ECMT6002: Econometric Applications
School of Economics, University of Sydney
Semester 1, 2021
– Submit your typed answers to this assignment question on Canvas in a single
PDF file, by the beginning of class (6pm - Sydney time) on Monday, 10 May.
Attach a copy of your computer output (e.g. your STATA log) at the end of your
answers (as an appendix, not in a separate file).
– Please set the PDF file name as ECMT6002A2-SID, or ECMT6702A2-SID (for
students who take ECMT6702).
– Answer the question by yourself. Make sure you read, understood and comply with
the University of Sydney Academic Honesty in Coursework Policy 2015 and the
Academic Honesty Procedures 2016.
– Note: for hypothesis testing, present the complete hypothesis test, including null
and alternative hypotheses, test statistics and its distribution under the null, deci-
sion rule and conclusion.
1. We want to study whether and how a stronger presence of students affects rental rates.
Use the data in RENTAL for this assignment, which includes rental prices and other
variables for 64 college towns in the US for the years 1980 and 1990. The panel data
model with unobserved effects is:
log(rentit) = β0 + δ0y90t + β1log(popit) + β2log(avgincit) + β3pctstuit + αi + eit (1)
where pop is city population, avginc is average income, and pctstu is student population
as a percentage of city population (during the school semesters). (αi + eit) is the error
term, where αi is the unobserved heterogeneity, and eit represents idiosyncratic errors.
(a) Based on model (1), how do you interpret δ0, and why it should be included?
(b) Estimate model (1) by pooled OLS (POLS), and report the estimation results in
the usual format (that is, the estimated equation with standard errors in brackets
under the corresponding estimates). Are the standard errors valid? Explain briefly.
(c) Apply the first difference (FD) estimator to (1), and report the estimation results
in the usual format. Are the standard errors (without the robust option) valid?
(d) Now apply the fixed effect (FE) estimator to (1), and report the estimation results
in the usual format. How do the estimates and standard errors compare to those
(e) Apply the random effects (RE) estimator to (1), and report the estimation results
in the usual format.
(f) Put the results of all estimators above (POLS, FD, FE, and RE estimators) into
a table, one column for an estimator, with standard errors in brackets under the
corresponding estimates. If αi is a fixed effect, which estimators in the table are
consistent, and which are inconsistent? Explain briefly.

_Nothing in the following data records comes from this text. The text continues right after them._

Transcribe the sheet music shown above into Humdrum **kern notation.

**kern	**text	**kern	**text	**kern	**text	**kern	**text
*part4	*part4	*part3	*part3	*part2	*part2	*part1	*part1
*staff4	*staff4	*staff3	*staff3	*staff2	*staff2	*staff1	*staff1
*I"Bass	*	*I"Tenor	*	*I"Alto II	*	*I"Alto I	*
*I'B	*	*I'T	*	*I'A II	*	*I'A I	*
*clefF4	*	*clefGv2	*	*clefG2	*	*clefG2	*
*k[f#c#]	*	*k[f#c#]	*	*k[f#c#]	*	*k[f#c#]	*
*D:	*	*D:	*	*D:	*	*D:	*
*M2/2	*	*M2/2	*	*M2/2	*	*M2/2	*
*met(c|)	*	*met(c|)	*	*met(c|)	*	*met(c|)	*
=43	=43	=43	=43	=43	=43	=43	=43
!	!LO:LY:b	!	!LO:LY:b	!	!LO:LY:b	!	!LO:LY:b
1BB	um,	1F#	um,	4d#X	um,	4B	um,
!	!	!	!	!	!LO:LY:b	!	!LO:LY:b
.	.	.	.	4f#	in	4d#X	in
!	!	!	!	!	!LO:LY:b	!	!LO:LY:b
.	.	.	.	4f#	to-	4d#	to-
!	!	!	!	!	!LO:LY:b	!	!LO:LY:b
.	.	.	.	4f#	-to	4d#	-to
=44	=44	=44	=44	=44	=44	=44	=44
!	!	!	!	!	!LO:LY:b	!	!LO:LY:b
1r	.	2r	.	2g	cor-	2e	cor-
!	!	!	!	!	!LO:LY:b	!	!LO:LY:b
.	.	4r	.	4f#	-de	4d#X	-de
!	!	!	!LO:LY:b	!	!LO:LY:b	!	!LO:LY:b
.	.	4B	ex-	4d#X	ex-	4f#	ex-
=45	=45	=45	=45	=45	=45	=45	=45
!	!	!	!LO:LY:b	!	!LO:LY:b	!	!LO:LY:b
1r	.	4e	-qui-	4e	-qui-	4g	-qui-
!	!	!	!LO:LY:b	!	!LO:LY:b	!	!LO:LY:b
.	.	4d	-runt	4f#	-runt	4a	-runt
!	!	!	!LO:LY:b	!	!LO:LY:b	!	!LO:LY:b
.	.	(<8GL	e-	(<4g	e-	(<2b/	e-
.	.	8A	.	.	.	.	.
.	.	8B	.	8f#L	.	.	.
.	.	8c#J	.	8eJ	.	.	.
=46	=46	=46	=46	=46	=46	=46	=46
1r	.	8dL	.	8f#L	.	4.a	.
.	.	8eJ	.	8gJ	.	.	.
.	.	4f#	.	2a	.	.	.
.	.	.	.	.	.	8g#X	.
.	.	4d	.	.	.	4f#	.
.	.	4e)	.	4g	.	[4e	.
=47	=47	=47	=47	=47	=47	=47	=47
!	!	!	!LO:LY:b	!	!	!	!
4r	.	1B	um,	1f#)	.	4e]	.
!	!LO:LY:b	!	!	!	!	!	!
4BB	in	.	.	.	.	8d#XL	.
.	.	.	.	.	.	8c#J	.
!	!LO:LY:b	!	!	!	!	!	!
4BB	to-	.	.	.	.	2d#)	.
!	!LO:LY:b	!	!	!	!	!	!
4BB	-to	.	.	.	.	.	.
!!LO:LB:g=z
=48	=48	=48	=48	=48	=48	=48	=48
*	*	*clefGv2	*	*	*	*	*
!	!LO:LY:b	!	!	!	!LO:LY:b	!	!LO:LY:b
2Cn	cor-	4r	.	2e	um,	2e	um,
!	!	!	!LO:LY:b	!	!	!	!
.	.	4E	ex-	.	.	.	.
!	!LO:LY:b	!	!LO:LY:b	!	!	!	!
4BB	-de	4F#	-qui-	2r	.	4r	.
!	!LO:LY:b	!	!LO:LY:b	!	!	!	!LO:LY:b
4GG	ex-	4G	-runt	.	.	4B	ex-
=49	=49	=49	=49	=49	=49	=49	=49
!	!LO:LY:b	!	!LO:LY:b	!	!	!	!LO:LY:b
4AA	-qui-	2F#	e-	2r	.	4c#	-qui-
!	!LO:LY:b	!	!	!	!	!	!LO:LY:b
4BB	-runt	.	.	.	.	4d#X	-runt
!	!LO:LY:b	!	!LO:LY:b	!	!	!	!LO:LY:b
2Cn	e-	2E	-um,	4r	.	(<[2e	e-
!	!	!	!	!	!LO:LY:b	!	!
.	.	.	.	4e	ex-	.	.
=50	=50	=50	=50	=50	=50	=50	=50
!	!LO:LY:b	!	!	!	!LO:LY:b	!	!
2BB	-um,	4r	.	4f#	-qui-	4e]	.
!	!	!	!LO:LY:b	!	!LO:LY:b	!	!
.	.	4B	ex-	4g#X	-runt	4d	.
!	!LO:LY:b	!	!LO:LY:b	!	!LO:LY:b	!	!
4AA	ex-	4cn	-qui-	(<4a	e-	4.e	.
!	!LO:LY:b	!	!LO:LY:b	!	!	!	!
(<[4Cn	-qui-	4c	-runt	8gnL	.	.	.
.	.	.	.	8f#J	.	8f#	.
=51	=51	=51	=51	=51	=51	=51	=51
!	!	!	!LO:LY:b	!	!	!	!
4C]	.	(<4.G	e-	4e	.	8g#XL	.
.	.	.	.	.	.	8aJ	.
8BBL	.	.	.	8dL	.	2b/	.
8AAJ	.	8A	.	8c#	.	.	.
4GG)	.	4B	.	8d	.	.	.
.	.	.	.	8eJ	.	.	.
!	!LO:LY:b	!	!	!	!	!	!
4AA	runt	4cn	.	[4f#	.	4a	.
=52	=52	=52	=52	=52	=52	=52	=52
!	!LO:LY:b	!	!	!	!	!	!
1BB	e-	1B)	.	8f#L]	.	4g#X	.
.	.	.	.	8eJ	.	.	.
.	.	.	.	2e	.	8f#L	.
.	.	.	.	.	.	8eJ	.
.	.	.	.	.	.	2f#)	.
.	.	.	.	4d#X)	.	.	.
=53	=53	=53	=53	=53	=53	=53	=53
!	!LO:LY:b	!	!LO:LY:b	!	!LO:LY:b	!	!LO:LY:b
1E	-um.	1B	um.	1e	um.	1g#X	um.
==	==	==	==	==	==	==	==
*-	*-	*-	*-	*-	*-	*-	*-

(g) Run the Wu-Hausman’s test to compare the FE to RE estimates. Remember to
state the null hypothesis and the alternative, the test statistics and its distribution
under the null, decision rule and conclusion. What can we learn from the test?
(h) Given the results by the POLS, FD, FE, RE estimators, and the test result in (g),
which estimator will you prefer? Provide brief arguments for your choice.
(i) Given the estimator you prefer in (h), how does the relative size of the student
population affect rental prices?
(j) We are concerned that the variable, avginc, could be endogenous (as the rental
revenue from students would boost the local average income). If we use the variable
enroll as the instrumental variable (IV) for avginc, what conditions must enroll
satisfy in order to be a valid IV? If a condition can be tested with the data, perform
the test (just run and report the test result).
Note: 10 points for each part, 100 in total.